• [DESCRIPTION OF THE TASK]: Every entry below is to be copied exactly, apart from any picture it holds.

** STUDY MATERIAL follows **

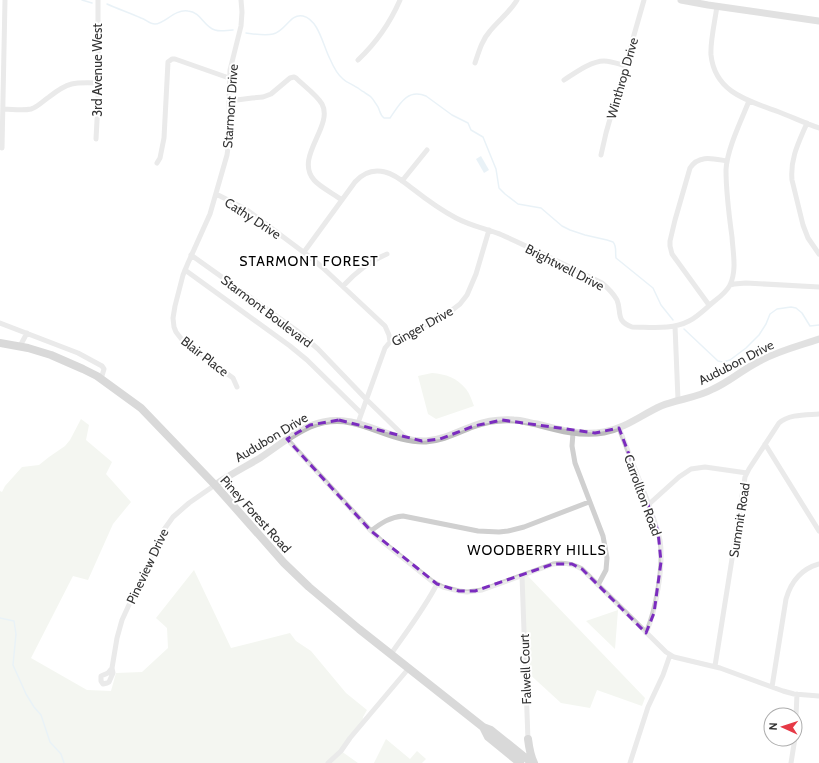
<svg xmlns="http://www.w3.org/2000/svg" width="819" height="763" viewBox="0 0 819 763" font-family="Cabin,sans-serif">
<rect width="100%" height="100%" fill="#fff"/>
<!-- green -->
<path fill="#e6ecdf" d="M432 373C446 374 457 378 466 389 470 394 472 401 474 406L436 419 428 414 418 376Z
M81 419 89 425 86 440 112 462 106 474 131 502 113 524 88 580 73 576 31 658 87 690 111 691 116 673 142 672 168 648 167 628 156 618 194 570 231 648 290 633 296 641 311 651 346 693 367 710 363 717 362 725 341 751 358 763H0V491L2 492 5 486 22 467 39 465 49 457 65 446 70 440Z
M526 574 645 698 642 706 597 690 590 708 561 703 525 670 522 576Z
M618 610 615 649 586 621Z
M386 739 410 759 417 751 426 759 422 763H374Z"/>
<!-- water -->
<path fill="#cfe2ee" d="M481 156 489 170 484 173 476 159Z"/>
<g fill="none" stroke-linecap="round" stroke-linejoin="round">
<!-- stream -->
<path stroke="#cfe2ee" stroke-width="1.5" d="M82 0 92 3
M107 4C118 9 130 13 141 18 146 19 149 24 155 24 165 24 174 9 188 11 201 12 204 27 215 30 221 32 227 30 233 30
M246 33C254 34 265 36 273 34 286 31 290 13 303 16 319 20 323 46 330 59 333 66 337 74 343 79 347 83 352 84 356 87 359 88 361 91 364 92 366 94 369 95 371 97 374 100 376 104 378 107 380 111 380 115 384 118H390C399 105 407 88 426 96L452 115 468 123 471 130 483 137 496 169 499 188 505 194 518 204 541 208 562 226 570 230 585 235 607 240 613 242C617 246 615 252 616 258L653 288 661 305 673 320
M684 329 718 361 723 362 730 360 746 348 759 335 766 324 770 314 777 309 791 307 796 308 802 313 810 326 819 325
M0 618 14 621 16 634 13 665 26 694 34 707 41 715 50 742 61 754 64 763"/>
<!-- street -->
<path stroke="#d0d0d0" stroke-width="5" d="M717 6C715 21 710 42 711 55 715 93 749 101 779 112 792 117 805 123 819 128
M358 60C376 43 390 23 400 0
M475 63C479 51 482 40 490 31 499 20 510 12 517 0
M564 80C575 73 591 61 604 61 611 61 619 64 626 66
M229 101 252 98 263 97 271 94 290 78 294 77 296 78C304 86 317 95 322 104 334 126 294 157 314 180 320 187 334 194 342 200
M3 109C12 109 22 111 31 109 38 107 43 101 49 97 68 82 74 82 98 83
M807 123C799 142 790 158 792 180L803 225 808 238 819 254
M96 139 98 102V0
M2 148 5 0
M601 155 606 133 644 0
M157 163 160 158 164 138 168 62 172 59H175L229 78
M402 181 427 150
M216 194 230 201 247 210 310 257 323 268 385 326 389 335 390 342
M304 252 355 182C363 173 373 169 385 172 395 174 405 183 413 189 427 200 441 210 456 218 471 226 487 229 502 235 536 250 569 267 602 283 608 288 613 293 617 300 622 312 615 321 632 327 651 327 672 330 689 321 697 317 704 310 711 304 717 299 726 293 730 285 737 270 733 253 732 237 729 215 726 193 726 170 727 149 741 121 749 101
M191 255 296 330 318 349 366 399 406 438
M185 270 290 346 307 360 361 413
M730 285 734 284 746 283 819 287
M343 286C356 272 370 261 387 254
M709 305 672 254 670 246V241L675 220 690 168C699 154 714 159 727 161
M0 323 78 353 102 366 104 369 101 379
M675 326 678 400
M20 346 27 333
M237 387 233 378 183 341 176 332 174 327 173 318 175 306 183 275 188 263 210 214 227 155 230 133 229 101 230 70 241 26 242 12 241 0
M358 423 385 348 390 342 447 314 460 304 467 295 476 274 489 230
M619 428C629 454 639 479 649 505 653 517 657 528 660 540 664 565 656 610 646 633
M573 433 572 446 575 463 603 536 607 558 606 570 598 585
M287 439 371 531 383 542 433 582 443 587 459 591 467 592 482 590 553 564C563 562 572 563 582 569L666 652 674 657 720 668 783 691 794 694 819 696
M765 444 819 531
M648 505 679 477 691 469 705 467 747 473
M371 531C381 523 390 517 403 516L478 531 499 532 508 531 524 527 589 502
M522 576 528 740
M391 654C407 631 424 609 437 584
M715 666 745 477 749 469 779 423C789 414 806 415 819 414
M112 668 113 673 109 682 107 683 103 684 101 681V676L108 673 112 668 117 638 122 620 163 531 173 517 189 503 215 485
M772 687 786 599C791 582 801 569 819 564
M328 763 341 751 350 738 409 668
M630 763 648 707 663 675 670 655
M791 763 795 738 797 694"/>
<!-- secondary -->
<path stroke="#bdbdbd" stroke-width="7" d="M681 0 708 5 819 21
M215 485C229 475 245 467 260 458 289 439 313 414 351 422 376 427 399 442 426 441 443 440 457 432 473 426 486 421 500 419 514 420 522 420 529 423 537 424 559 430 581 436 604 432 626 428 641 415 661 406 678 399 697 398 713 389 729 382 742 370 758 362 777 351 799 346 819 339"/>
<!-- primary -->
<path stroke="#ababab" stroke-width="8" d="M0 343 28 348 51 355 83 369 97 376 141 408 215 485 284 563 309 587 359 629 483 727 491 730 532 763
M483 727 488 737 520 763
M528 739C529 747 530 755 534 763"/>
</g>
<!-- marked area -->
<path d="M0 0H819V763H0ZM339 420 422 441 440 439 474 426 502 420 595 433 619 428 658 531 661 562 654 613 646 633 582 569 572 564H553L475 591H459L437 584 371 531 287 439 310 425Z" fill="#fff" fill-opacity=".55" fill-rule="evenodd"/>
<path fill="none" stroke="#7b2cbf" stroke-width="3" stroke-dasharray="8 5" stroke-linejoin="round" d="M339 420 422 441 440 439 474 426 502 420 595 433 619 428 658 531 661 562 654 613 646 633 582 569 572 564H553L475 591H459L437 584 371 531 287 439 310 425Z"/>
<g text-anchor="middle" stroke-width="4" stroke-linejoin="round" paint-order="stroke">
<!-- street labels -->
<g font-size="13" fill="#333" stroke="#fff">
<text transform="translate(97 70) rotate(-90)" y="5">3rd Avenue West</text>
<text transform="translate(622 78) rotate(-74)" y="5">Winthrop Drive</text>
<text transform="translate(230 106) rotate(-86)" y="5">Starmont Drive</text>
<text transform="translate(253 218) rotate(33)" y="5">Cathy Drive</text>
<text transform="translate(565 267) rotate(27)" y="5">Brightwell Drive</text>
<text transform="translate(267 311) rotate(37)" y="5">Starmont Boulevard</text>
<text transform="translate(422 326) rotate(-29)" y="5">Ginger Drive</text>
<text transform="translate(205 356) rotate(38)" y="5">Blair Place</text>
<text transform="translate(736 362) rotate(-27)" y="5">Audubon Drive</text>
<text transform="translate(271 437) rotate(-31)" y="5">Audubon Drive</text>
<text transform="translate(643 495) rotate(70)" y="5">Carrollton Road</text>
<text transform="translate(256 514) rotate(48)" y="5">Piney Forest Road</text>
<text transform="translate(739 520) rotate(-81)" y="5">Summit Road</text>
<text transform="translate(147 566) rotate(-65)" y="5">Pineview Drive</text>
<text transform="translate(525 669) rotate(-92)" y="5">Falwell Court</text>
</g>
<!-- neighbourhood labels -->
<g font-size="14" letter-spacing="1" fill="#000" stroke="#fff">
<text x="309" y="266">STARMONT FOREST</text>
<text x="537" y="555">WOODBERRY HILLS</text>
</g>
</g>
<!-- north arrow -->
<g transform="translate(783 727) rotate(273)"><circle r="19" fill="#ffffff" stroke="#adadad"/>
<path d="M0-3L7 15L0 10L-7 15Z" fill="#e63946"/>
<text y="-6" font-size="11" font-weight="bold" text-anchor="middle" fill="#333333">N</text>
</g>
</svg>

** End of STUDY MATERIAL **

• [EXERCISE ANSWER]:
<svg xmlns="http://www.w3.org/2000/svg" width="819" height="763" viewBox="0 0 819 763" font-family="Cabin,sans-serif">
<rect width="100%" height="100%" fill="#fff"/>
<!-- green -->
<path fill="#e6ecdf" d="M432 373C446 374 457 378 466 389 470 394 472 401 474 406L436 419 428 414 418 376Z
M81 419 89 425 86 440 112 462 106 474 131 502 113 524 88 580 73 576 31 658 87 690 111 691 116 673 142 672 168 648 167 628 156 618 194 570 231 648 290 633 296 641 311 651 346 693 367 710 363 717 362 725 341 751 358 763H0V491L2 492 5 486 22 467 39 465 49 457 65 446 70 440Z
M526 574 645 698 642 706 597 690 590 708 561 703 525 670 522 576Z
M618 610 615 649 586 621Z
M386 739 410 759 417 751 426 759 422 763H374Z"/>
<!-- water -->
<path fill="#cfe2ee" d="M481 156 489 170 484 173 476 159Z"/>
<g fill="none" stroke-linecap="round" stroke-linejoin="round">
<!-- stream -->
<path stroke="#cfe2ee" stroke-width="1.5" d="M82 0 92 3
M107 4C118 9 130 13 141 18 146 19 149 24 155 24 165 24 174 9 188 11 201 12 204 27 215 30 221 32 227 30 233 30
M246 33C254 34 265 36 273 34 286 31 290 13 303 16 319 20 323 46 330 59 333 66 337 74 343 79 347 83 352 84 356 87 359 88 361 91 364 92 366 94 369 95 371 97 374 100 376 104 378 107 380 111 380 115 384 118H390C399 105 407 88 426 96L452 115 468 123 471 130 483 137 496 169 499 188 505 194 518 204 541 208 562 226 570 230 585 235 607 240 613 242C617 246 615 252 616 258L653 288 661 305 673 320
M684 329 718 361 723 362 730 360 746 348 759 335 766 324 770 314 777 309 791 307 796 308 802 313 810 326 819 325
M0 618 14 621 16 634 13 665 26 694 34 707 41 715 50 742 61 754 64 763"/>
<!-- street -->
<path stroke="#d0d0d0" stroke-width="5" d="M717 6C715 21 710 42 711 55 715 93 749 101 779 112 792 117 805 123 819 128
M358 60C376 43 390 23 400 0
M475 63C479 51 482 40 490 31 499 20 510 12 517 0
M564 80C575 73 591 61 604 61 611 61 619 64 626 66
M229 101 252 98 263 97 271 94 290 78 294 77 296 78C304 86 317 95 322 104 334 126 294 157 314 180 320 187 334 194 342 200
M3 109C12 109 22 111 31 109 38 107 43 101 49 97 68 82 74 82 98 83
M807 123C799 142 790 158 792 180L803 225 808 238 819 254
M96 139 98 102V0
M2 148 5 0
M601 155 606 133 644 0
M157 163 160 158 164 138 168 62 172 59H175L229 78
M402 181 427 150
M216 194 230 201 247 210 310 257 323 268 385 326 389 335 390 342
M304 252 355 182C363 173 373 169 385 172 395 174 405 183 413 189 427 200 441 210 456 218 471 226 487 229 502 235 536 250 569 267 602 283 608 288 613 293 617 300 622 312 615 321 632 327 651 327 672 330 689 321 697 317 704 310 711 304 717 299 726 293 730 285 737 270 733 253 732 237 729 215 726 193 726 170 727 149 741 121 749 101
M191 255 296 330 318 349 366 399 406 438
M185 270 290 346 307 360 361 413
M730 285 734 284 746 283 819 287
M343 286C356 272 370 261 387 254
M709 305 672 254 670 246V241L675 220 690 168C699 154 714 159 727 161
M0 323 78 353 102 366 104 369 101 379
M675 326 678 400
M20 346 27 333
M237 387 233 378 183 341 176 332 174 327 173 318 175 306 183 275 188 263 210 214 227 155 230 133 229 101 230 70 241 26 242 12 241 0
M358 423 385 348 390 342 447 314 460 304 467 295 476 274 489 230
M619 428C629 454 639 479 649 505 653 517 657 528 660 540 664 565 656 610 646 633
M573 433 572 446 575 463 603 536 607 558 606 570 598 585
M287 439 371 531 383 542 433 582 443 587 459 591 467 592 482 590 553 564C563 562 572 563 582 569L666 652 674 657 720 668 783 691 794 694 819 696
M765 444 819 531
M648 505 679 477 691 469 705 467 747 473
M371 531C381 523 390 517 403 516L478 531 499 532 508 531 524 527 589 502
M522 576 528 740
M391 654C407 631 424 609 437 584
M715 666 745 477 749 469 779 423C789 414 806 415 819 414
M112 668 113 673 109 682 107 683 103 684 101 681V676L108 673 112 668 117 638 122 620 163 531 173 517 189 503 215 485
M772 687 786 599C791 582 801 569 819 564
M328 763 341 751 350 738 409 668
M630 763 648 707 663 675 670 655
M791 763 795 738 797 694"/>
<!-- secondary -->
<path stroke="#bdbdbd" stroke-width="7" d="M681 0 708 5 819 21
M215 485C229 475 245 467 260 458 289 439 313 414 351 422 376 427 399 442 426 441 443 440 457 432 473 426 486 421 500 419 514 420 522 420 529 423 537 424 559 430 581 436 604 432 626 428 641 415 661 406 678 399 697 398 713 389 729 382 742 370 758 362 777 351 799 346 819 339"/>
<!-- primary -->
<path stroke="#ababab" stroke-width="8" d="M0 343 28 348 51 355 83 369 97 376 141 408 215 485 284 563 309 587 359 629 483 727 491 730 532 763
M483 727 488 737 520 763
M528 739C529 747 530 755 534 763"/>
</g>
<!-- marked area -->
<path d="M0 0H819V763H0ZM339 420 422 441 440 439 474 426 502 420 595 433 619 428 658 531 661 562 654 613 646 633 582 569 572 564H553L475 591H459L437 584 371 531 287 439 310 425Z" fill="#fff" fill-opacity=".55" fill-rule="evenodd"/>
<path fill="none" stroke="#7b2cbf" stroke-width="3" stroke-dasharray="8 5" stroke-linejoin="round" d="M339 420 422 441 440 439 474 426 502 420 595 433 619 428 658 531 661 562 654 613 646 633 582 569 572 564H553L475 591H459L437 584 371 531 287 439 310 425Z"/>
<g text-anchor="middle" stroke-width="4" stroke-linejoin="round" paint-order="stroke">
<!-- street labels -->
<g font-size="13" fill="#333" stroke="#fff">
<text transform="translate(97 70) rotate(-90)" y="5">3rd Avenue West</text>
<text transform="translate(622 78) rotate(-74)" y="5">Winthrop Drive</text>
<text transform="translate(230 106) rotate(-86)" y="5">Starmont Drive</text>
<text transform="translate(253 218) rotate(33)" y="5">Cathy Drive</text>
<text transform="translate(565 267) rotate(27)" y="5">Brightwell Drive</text>
<text transform="translate(267 311) rotate(37)" y="5">Starmont Boulevard</text>
<text transform="translate(422 326) rotate(-29)" y="5">Ginger Drive</text>
<text transform="translate(205 356) rotate(38)" y="5">Blair Place</text>
<text transform="translate(736 362) rotate(-27)" y="5">Audubon Drive</text>
<text transform="translate(271 437) rotate(-31)" y="5">Audubon Drive</text>
<text transform="translate(643 495) rotate(70)" y="5">Carrollton Road</text>
<text transform="translate(256 514) rotate(48)" y="5">Piney Forest Road</text>
<text transform="translate(739 520) rotate(-81)" y="5">Summit Road</text>
<text transform="translate(147 566) rotate(-65)" y="5">Pineview Drive</text>
<text transform="translate(525 669) rotate(-92)" y="5">Falwell Court</text>
</g>
<!-- neighbourhood labels -->
<g font-size="14" letter-spacing="1" fill="#000" stroke="#fff">
<text x="309" y="266">STARMONT FOREST</text>
<text x="537" y="555">WOODBERRY HILLS</text>
</g>
</g>
<!-- north arrow -->
<g transform="translate(783 727) rotate(273)"><circle r="19" fill="#ffffff" stroke="#adadad"/>
<path d="M0-3L7 15L0 10L-7 15Z" fill="#e63946"/>
<text y="-6" font-size="11" font-weight="bold" text-anchor="middle" fill="#333333">N</text>
</g>
</svg>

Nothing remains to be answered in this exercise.